Task objective: From the records, pick out and copy each line containing "augustus".

Stored items:
Segment Open

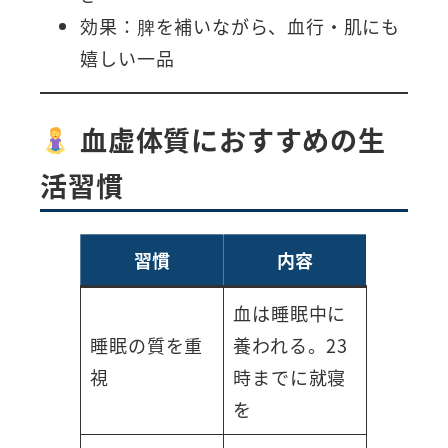
効果：脾を補いながら、血行・肌にも
嬉しい一品
血虚体質におすすめの生
活習慣
習慣
内容
血は睡眠中に
睡眠の質を重
養われる。23
視
時までに就寝
を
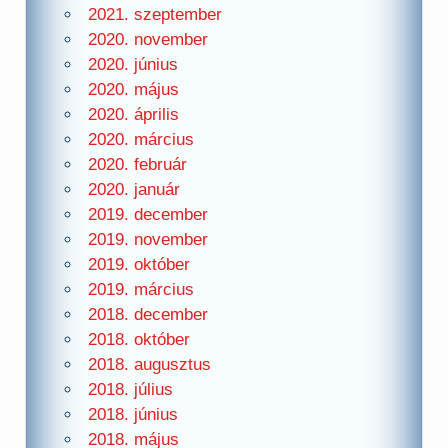
2021. szeptember
2020. november
2020. június
2020. május
2020. április
2020. március
2020. február
2020. január
2019. december
2019. november
2019. október
2019. március
2018. december
2018. október
2018. augusztus
2018. július
2018. június
2018. május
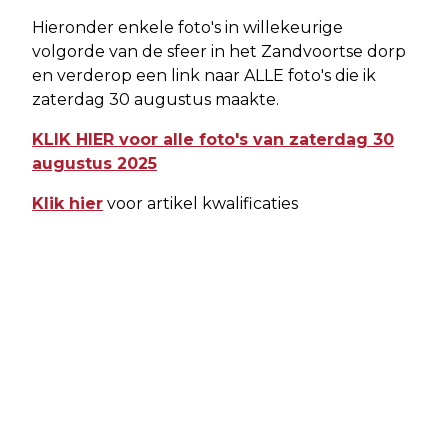
Hieronder enkele foto's in willekeurige
volgorde van de sfeer in het Zandvoortse dorp
en verderop een link naar ALLE foto's die ik
zaterdag 30 augustus maakte.
KLIK HIER voor alle foto's van zaterdag 30
augustus 2025
Klik hier
voor artikel kwalificaties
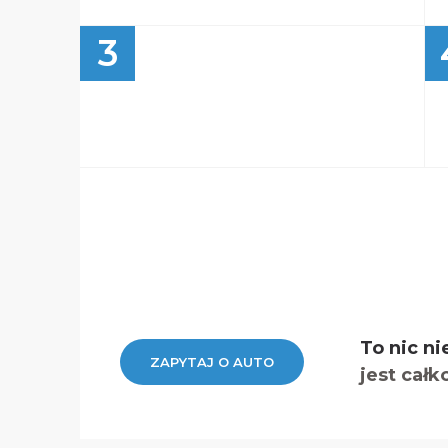
3
To nic ni
ZAPYTAJ O AUTO
jest całk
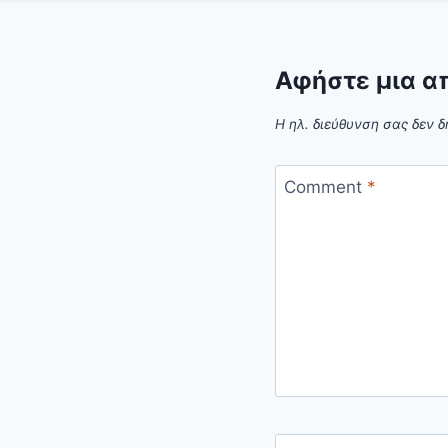
Αφήστε μια α
Η ηλ. διεύθυνση σας δεν δ
Comment
*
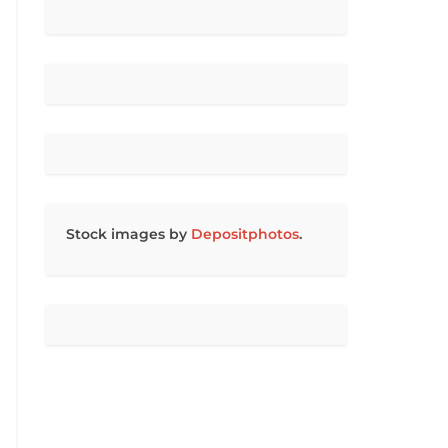
Stock images by
Depositphotos
.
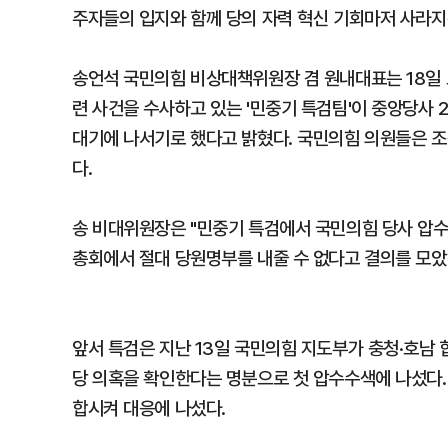
주자들의 입지와 함께 당의 자력 혁신 기회마저 사라지
송언석 국민의힘 비상대책위원장 겸 원내대표는 18일 
련 사건을 수사하고 있는 '민중기 특검팀'이 중앙당사
대기에 나서기로 했다고 밝혔다. 국민의힘 의원들은 
다.
송 비대위원장은 "민중기 특검에서 국민의힘 당사 압수
총회에서 절대 당원명부를 내줄 수 없다고 결의를 모았
앞서 특검은 지난 13일 국민의힘 지도부가 충청·호남
당 의혹을 확인한다는 명분으로 첫 압수수색에 나섰다.
합시켜 대응에 나섰다.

Segment Closed

Solution to this task:
zaterdag 30 augustus maakte.
augustus 2025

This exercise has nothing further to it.